[Opening Exercise data section]

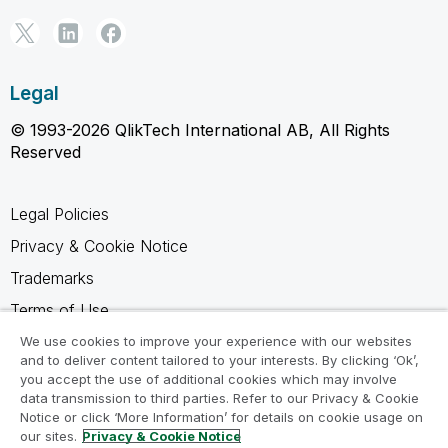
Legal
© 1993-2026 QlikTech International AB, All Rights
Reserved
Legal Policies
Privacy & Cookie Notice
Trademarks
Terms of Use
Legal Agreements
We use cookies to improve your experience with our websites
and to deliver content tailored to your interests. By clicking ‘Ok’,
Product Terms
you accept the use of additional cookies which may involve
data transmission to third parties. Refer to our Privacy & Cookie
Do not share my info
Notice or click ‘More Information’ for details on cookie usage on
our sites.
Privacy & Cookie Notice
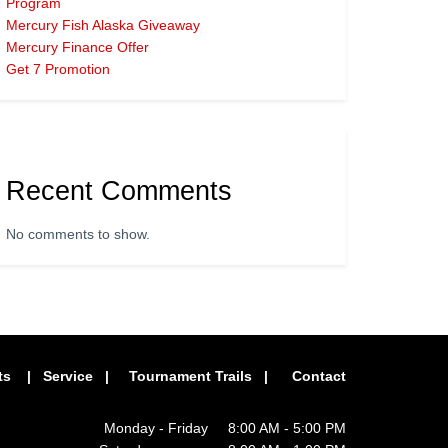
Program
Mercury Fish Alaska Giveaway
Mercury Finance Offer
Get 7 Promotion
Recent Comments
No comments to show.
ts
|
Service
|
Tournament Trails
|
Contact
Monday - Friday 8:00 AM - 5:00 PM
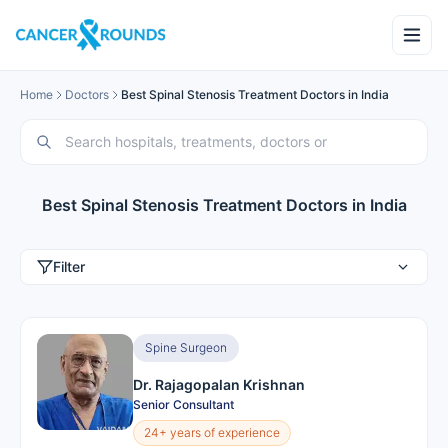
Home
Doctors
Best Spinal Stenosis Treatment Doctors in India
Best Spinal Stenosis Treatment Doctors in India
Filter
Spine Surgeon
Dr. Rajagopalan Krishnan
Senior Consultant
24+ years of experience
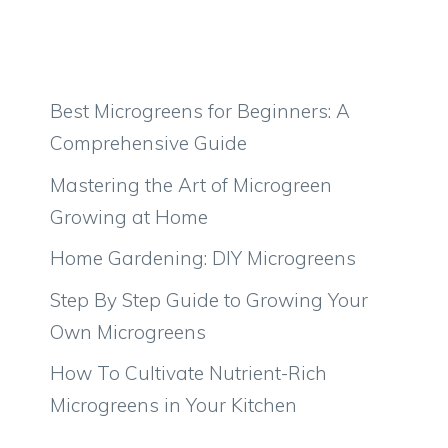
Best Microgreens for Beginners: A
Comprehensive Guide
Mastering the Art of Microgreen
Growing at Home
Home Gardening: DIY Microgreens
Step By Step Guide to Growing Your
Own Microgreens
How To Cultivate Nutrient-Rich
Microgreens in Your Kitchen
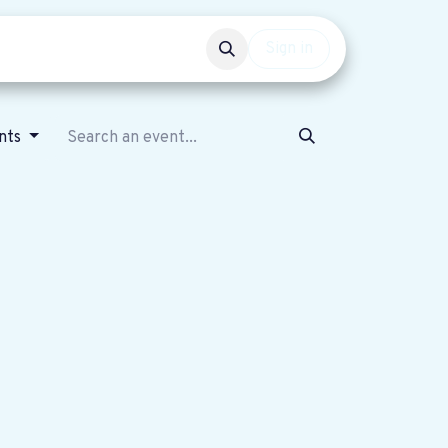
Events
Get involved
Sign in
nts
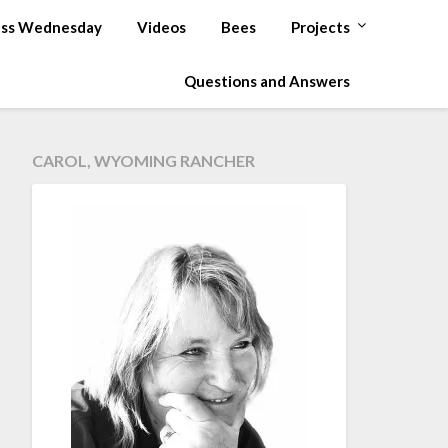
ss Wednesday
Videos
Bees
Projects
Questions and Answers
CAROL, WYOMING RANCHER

[Closing Exercise data section]
[Opening Exercise data section]

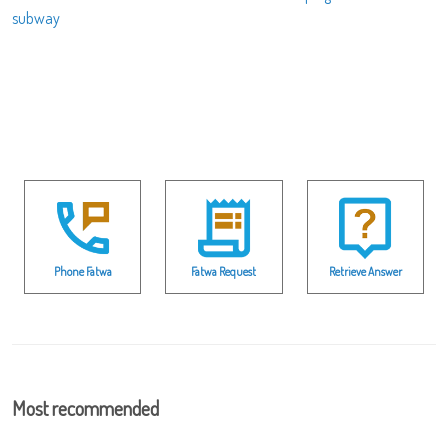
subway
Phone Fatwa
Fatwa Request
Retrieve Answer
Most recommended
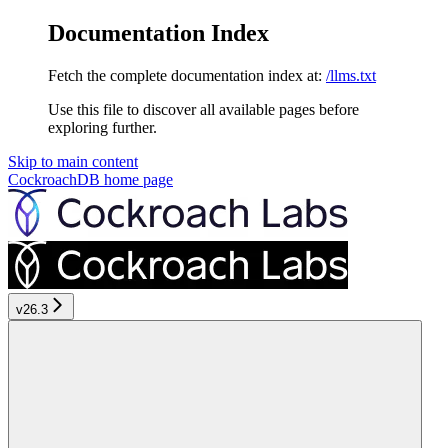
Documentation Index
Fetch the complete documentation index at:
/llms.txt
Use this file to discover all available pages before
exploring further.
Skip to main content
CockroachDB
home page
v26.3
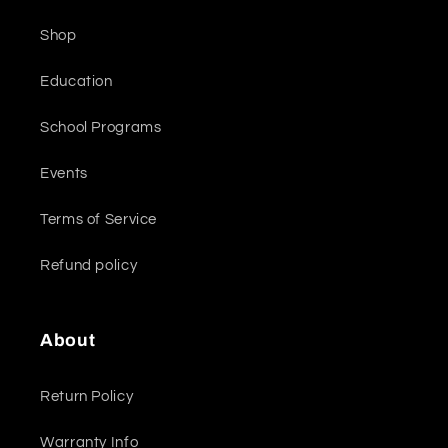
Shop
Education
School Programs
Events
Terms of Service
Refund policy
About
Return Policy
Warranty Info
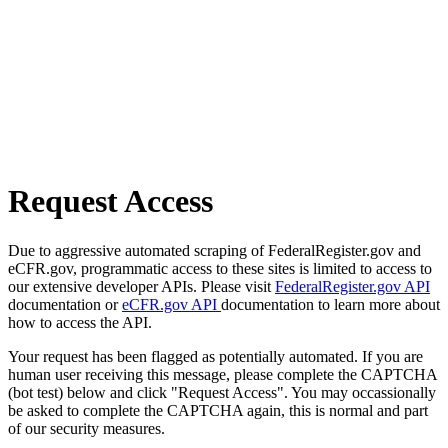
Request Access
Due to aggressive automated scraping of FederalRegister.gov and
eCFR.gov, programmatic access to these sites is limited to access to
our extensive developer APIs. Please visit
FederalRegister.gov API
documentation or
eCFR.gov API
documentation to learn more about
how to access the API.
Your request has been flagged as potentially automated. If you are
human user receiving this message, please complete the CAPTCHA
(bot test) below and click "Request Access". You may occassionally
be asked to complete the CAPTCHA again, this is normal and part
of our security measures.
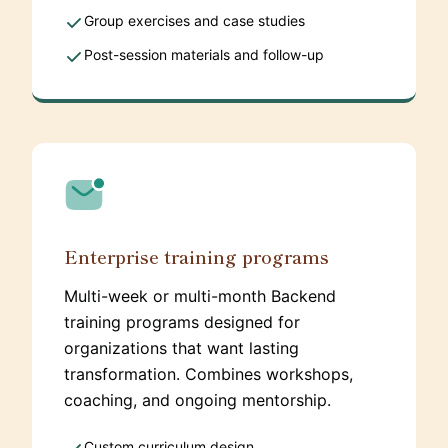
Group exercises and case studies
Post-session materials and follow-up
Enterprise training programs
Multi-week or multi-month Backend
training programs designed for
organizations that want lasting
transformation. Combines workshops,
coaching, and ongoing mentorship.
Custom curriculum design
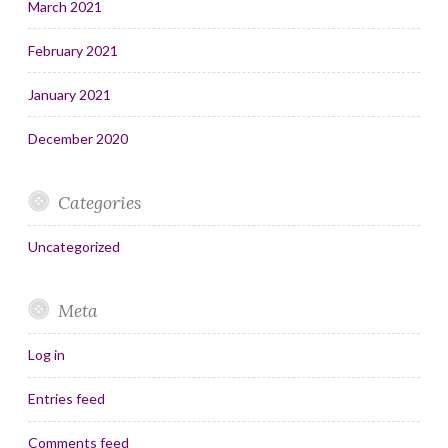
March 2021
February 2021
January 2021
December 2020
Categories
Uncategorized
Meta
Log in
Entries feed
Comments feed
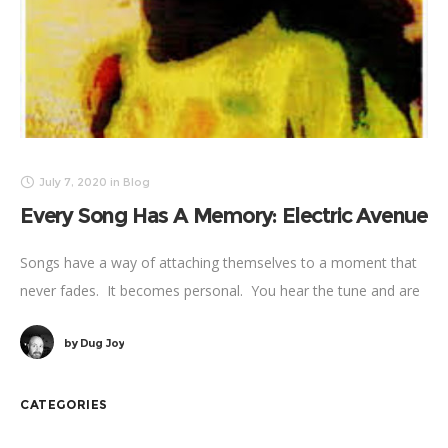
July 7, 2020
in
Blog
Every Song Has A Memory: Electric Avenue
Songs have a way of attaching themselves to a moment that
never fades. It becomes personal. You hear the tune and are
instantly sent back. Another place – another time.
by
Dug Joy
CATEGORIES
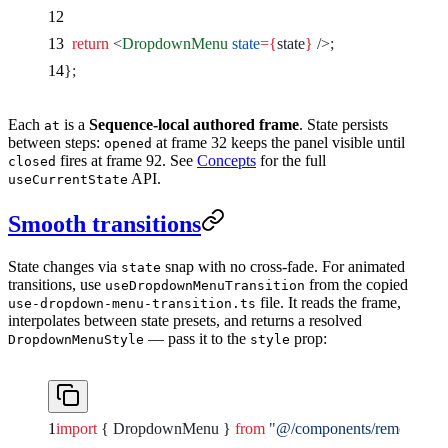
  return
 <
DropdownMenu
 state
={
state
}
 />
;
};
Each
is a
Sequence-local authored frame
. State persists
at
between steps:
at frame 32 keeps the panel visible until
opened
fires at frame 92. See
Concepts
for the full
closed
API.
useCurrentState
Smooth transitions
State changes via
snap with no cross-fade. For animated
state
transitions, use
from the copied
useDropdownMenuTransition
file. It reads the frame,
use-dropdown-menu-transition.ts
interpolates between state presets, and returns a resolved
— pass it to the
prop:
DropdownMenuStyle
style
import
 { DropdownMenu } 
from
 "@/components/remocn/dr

[Closing Exercise data section]
[Opening Exercise data section]

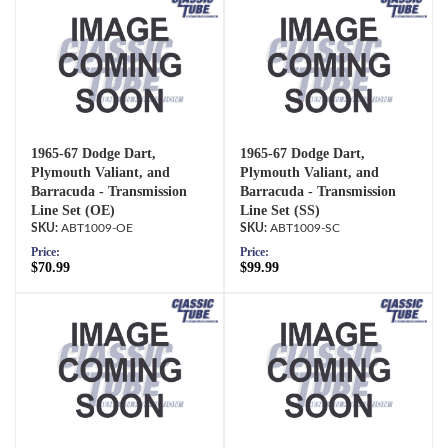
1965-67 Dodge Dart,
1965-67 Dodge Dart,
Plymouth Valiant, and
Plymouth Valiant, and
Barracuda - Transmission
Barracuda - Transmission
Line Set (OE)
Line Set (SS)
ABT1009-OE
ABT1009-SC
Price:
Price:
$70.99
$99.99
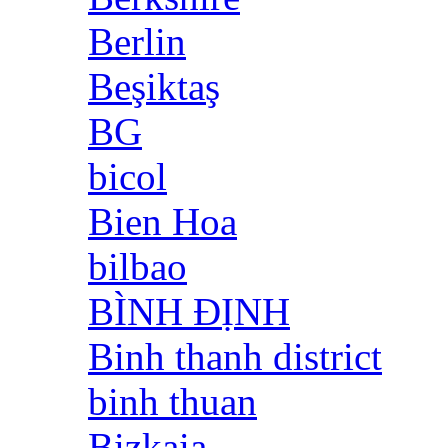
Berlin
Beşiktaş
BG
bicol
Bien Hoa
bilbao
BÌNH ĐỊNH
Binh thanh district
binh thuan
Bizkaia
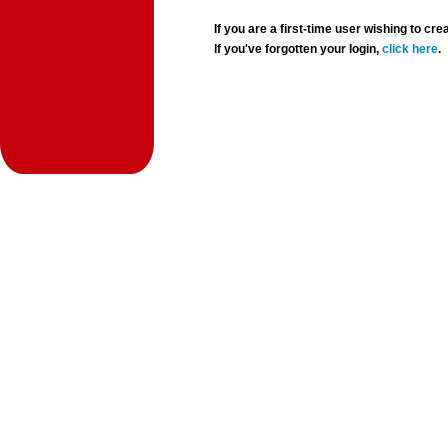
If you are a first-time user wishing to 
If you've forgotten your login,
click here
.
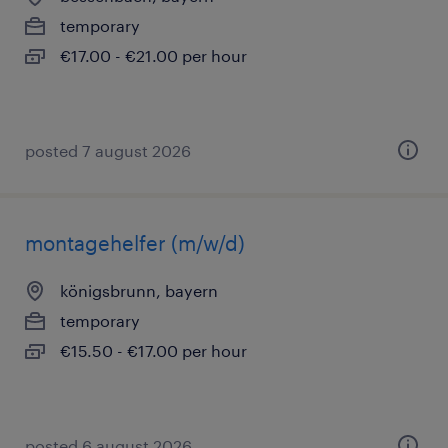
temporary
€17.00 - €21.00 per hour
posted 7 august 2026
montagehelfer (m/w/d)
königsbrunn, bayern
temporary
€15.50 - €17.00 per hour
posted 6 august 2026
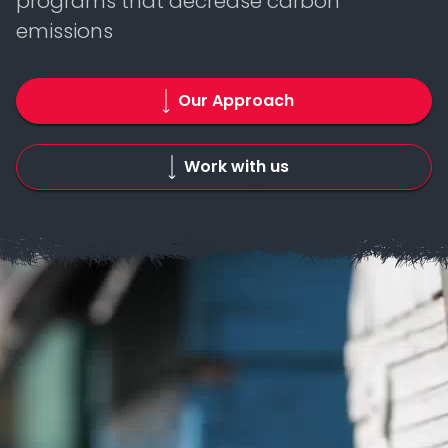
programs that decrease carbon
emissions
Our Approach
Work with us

[Closing Exercise data section]

List every line above that contains the word "user". Count only matches with the same capitalization.

human user receiving this message, please complete the CAPTCHA
If you are a first-time user wishing to 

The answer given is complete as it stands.